Escolas privadas de educação infantil podem retomar aulas presenciais em CG

A flexibilização foi autorizada pelo prefeito Romero Rodrigues (PSD).

Foto: Divulgação/Secom-Conde
Foto: Divulgação

A partir desta quarta-feira (7), as escolas de educação infantil da rede privada de Campina Grande estão autorizadas a retornar às aulas presenciais. Cursos de idiomas e reforço escolar no município também podem retornar às atividades. A flexibilização foi autorizada pelo prefeito Romero Rodrigues (PSD) para aquelas instituições que atendam aos protocolos de sanitização. A medida vai de encontro com as orientações da Secretaria de Estado da Saúde (SES) alertadas nesta semana.

De acordo com a prefeitura de Campina Grande, o retorno é facultativo e será reavaliado 21 dias após a reabertura. As instituições também deverão cumprir as recomendações sanitárias estabelecidas pela secretaria de Educação.

Segundo secretário de saúde Filipe Reul, o retorno das atividades nas escolas de educação infantil foi possível graças à estabilização dos índices de infectados.

A prefeitura informou que foram considerados para a decisão uma análise da Diretoria de Vigilância em Saúde verificou que no município na faixa etária até 6 anos, houve 48 casos positivos de Covid-19, onde os sinais foram análogos a síndromes gripais leves ou episódios alérgicos.

O município também levou em consideração a estabilização da doença e da curva de infectados, além da melhoria das taxas de letalidade. Foram consideradas ainda as consequências socioemocionais do público da Educação Infantil, além da situação financeira desses estabelecimentos de ensino.

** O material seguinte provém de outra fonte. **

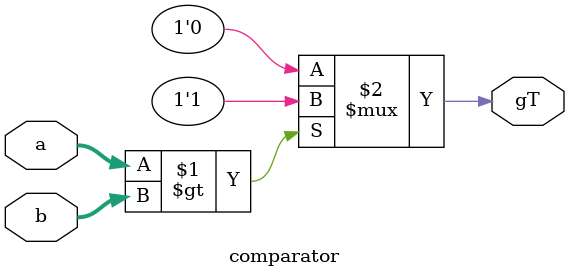
<source format=sv>
`timescale 1ns/1ns
module comparator(input [15:0] a, b, output gT);
	assign gT = (a > b) ? 1'b1 : 1'b0;
endmodule

</source>
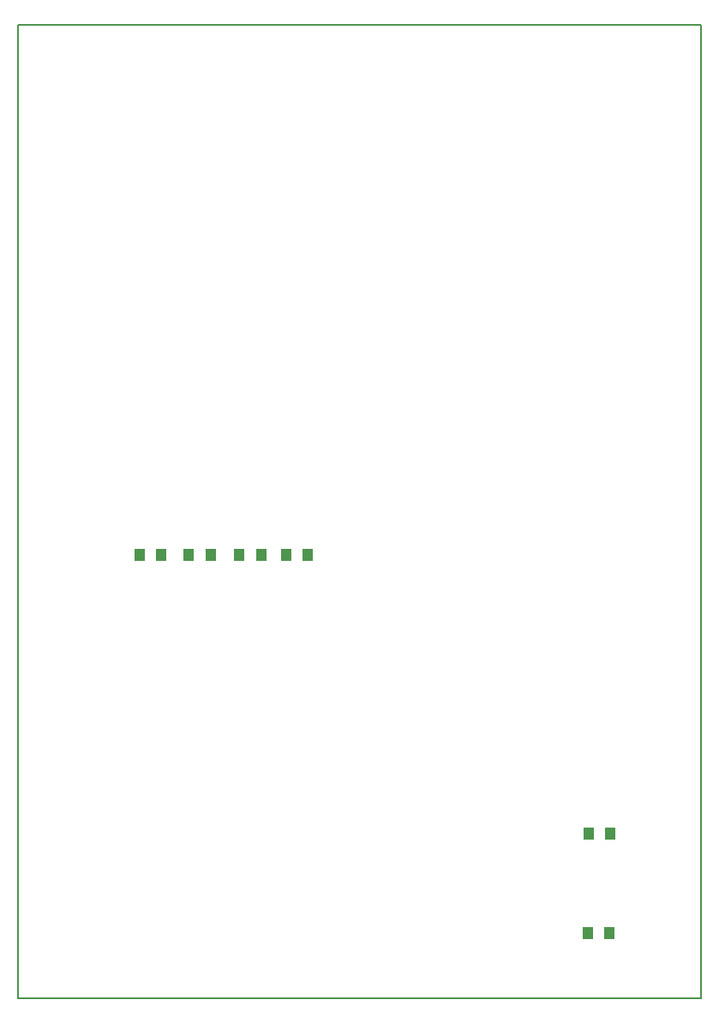
<source format=gbr>
G04 PROTEUS GERBER X2 FILE*
%TF.GenerationSoftware,Labcenter,Proteus,8.6-SP2-Build23525*%
%TF.CreationDate,2019-05-23T03:36:02+00:00*%
%TF.FileFunction,Paste,Top*%
%TF.FilePolarity,Positive*%
%TF.Part,Single*%
%FSLAX45Y45*%
%MOMM*%
G01*
%TA.AperFunction,Material*%
%ADD31R,1.016000X1.270000*%
%TA.AperFunction,Profile*%
%ADD20C,0.203200*%
%TD.AperFunction*%
D31*
X-8986640Y+950000D03*
X-9200000Y+950000D03*
X-8500000Y+950000D03*
X-8713360Y+950000D03*
X-8000000Y+950000D03*
X-8213360Y+950000D03*
X-7750000Y+950000D03*
X-7536640Y+950000D03*
X-4550000Y-1800000D03*
X-4763360Y-1800000D03*
X-4560000Y-2780000D03*
X-4773360Y-2780000D03*
D20*
X-10400000Y-3430000D02*
X-3650000Y-3430000D01*
X-3650000Y+6180000D01*
X-10400000Y+6180000D01*
X-10400000Y-3430000D01*
M02*

</source>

Um grupo de instituições privadas de ensino infantil também solicitou autorização para a reabertura, através do procedimento administrativo junto à promotoria de Educação. O Ministério Público mediou a decisão e expediu recomendações aos estabelecimentos, de acordo com a prefeitura.

Entre as recomendações do Ministério Público da Paraíba às escolas privadas, estão a implementação de medidas de prevenção e controle sanitários para minimizar o risco de transmissão; Definir de regras de entrada e frequência; Reorganizar o espaço físico; Garantir o direito dos professores, funcionários e demais colaboradores integrantes de grupos de risco de permanecerem em trabalho remoto, sem obrigatoriedade de trabalho presencial, para preservação de suas vidas e integridade física; Garantir a manutenção do ensino remoto junto ao ensino presencial (ensino híbrido) aos alunos que não participarem da retomada das atividades presenciais.